### SUPPLIED PASSAGE:
Politics

Cameron’s war on welfare

I was considering blogging in detail about David Cameron’s speech yesterday on welfare. But I decided against it. There are already several very good critiques of the substance of the speech. Plenty of people, including IPPR’s Nick Pearce, have pointed out that the speech was primarily about politics rather than policy. It was about “throwing some red meat” to the pack of feral dogs that apparently prowl the Tory backbenches. Tim Leunig of CentreForum has pointed out that the proposals pertaining to the removal of housing benefit for the under 25s are – how should we put it? – a little ill-thought out. CentreForum were also one of the first commentators to point out that David Cameron seemed to be criticising one of the Coalition’s own policies. We know Cameron isn’t a detail man, but that is pretty inept.

So I just wanted to make a couple of comments.

Various of this Government’s ministers have already run into flak for their habit of being rather careless in the use of statistics. Pickles, Shapps, Grayling, Duncan-Smith – they’ve all been criticised for misusing or misrepresenting key statistics in pursue of their policy agenda.

But Cameron’s speech takes us to a whole new level. We seem to have broken entirely free of any mooring in reality. We are now in the realms of policy by hypothetical case study. Cameron presents a number of scenarios in which families who “work hard and do the right thing” are outraged to discover that they are living near feckless benefit-scrounging households who are in a better financial position as a result of the unrestrained largesse of the state. These scenarios are, of course, primarily intended to stoke indignation and division. We need to vilify the disadvantaged in order to withdraw assistance from them without compunction.

But we also need to stop and ask – if we have any aspirations at all to rational policy making – how realistic these scenarios are. And how frequently they occur.

Declan Gaffney has provided an extremely important corrective the Cameron’s piece at L’Art Social. He demonstrates that if you compare families like for like and apply the benefit rules as they actually are, rather than how Cameron appears to imagine they are, then it turns out that the hard pressed family in work also gets assistance from the state and is financially better off than the family on benefit. So the inequity that Cameron has manufactured in order to justify the policy does not actually exist. Quelle surprise.

The second point I would make is that when the speech does venturing into something approaching concrete analysis it can be shockingly shaky on the detail. The speech seems to conflate policy in the private rented sector with policy in the social housing sector. It states that “There are currently 210,000 people aged 16-24 who are social housing tenants”. I’m perfectly willing to believe that is the case – I’ve not checked the numbers recently. But Cameron omits to mention that single young people without dependants have relatively low priority in most allocation schemes unless they have significant vulnerabilities, and he’s willing to concede that those with significant vulnerabilities may be worthy of assistance. Few will be walking breezily out of the parental home and straight in to a council flat, unless they face some very significant issues. So in practice how big is this “problem” of undeserving young people we need to address so urgently?

### TASK SET:
1 – Name every government minister the post on Cameron's welfare speech lists as having been criticized for misusing or misrepresenting statistics.
2 – Pick up the post on Cameron's welfare speech after its final sentence and keep writing.

Saved data entries
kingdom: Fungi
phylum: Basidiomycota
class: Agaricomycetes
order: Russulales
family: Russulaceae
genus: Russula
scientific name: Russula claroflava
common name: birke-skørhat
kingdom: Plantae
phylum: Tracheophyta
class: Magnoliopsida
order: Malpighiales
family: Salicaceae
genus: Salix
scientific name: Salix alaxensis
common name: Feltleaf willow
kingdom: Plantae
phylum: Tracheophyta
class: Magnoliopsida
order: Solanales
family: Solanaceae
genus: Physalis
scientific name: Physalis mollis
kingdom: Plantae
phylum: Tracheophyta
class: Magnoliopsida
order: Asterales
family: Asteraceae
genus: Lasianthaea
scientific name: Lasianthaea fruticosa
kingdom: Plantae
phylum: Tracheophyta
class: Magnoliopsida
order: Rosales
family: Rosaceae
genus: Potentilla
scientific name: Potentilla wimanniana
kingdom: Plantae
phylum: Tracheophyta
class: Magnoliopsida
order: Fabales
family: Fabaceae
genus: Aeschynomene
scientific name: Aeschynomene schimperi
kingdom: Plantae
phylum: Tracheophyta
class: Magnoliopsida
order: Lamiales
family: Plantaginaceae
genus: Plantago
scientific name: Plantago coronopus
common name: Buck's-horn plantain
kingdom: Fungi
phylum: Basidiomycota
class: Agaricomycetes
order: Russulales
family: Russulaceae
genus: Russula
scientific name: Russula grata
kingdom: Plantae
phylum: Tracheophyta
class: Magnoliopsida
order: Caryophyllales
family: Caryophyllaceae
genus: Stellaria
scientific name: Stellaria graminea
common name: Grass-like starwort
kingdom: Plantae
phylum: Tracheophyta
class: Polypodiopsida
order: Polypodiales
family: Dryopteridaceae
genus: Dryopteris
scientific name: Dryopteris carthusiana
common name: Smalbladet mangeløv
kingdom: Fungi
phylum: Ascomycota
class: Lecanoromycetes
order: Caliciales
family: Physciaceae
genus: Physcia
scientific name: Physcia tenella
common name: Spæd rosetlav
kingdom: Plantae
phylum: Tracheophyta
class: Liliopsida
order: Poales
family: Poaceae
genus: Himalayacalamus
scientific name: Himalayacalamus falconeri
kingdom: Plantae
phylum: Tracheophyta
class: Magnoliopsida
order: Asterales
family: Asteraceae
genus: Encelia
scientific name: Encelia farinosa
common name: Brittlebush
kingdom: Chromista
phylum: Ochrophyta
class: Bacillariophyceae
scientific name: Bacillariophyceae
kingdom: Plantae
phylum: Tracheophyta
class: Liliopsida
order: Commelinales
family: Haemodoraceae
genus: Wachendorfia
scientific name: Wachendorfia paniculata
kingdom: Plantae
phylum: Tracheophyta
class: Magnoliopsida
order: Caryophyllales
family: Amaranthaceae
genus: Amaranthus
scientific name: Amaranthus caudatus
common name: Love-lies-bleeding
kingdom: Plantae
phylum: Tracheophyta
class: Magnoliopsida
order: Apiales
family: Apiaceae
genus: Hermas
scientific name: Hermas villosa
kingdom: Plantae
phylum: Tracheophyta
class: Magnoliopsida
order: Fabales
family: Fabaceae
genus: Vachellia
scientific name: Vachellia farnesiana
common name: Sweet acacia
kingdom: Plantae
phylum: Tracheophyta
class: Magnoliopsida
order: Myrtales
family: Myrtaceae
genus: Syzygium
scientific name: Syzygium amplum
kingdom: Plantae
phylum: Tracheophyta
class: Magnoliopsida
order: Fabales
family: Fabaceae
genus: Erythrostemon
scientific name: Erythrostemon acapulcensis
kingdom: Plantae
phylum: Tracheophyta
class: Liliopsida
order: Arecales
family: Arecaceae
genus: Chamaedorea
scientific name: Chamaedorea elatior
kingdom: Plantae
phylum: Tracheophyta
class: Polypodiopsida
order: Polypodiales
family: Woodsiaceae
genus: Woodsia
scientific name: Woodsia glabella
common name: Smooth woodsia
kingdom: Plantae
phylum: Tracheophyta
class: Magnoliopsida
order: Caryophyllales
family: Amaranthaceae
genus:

### ANSWER SET:
1 – Pickles, Shapps, Grayling, Duncan-Smith

2 –
Finally, the whole speech constructs “hard working families” and the benefit scroungers as two different groups of people. The implication is that most of those on benefit are totally disengaged from the labour market and have been for years. Not only disengaged, but contemptuously turning their backs on the world of work to enjoy a life of state-funded luxury. Lazy blighters. Something must be done about them.

It’s a classic tactic. It’s one of the issues I blogged about very early on, in “Us” and “Them”. Yes them over there. The benefit scroungers, and have returned to several times. It conveniently neglects the dynamic nature of poverty and the fact that the boundary between “in work” and “out of work” is rather more uncertain and fluid than it might first appear. It overlooks the fact that many of those who claim benefit are in work: they are precisely the hard working families that Cameron is so pleased are doing the right thing; not some parasitic alien species.

The speech is entirely silent on the issue of how much current unemployment might in fact be the product of adverse economic circumstances. Or, indeed, inept government policy. Of course it’s silent. Recognising such structural considerations wouldn’t allow us to lay the blame where it is most appropriately laid.

It just wouldn’t fit a narrative of failings in personal morality and responsibility. Nor would it assist a critique of counterproductive welfare interventions by the well-intentioned but ultimately malign state.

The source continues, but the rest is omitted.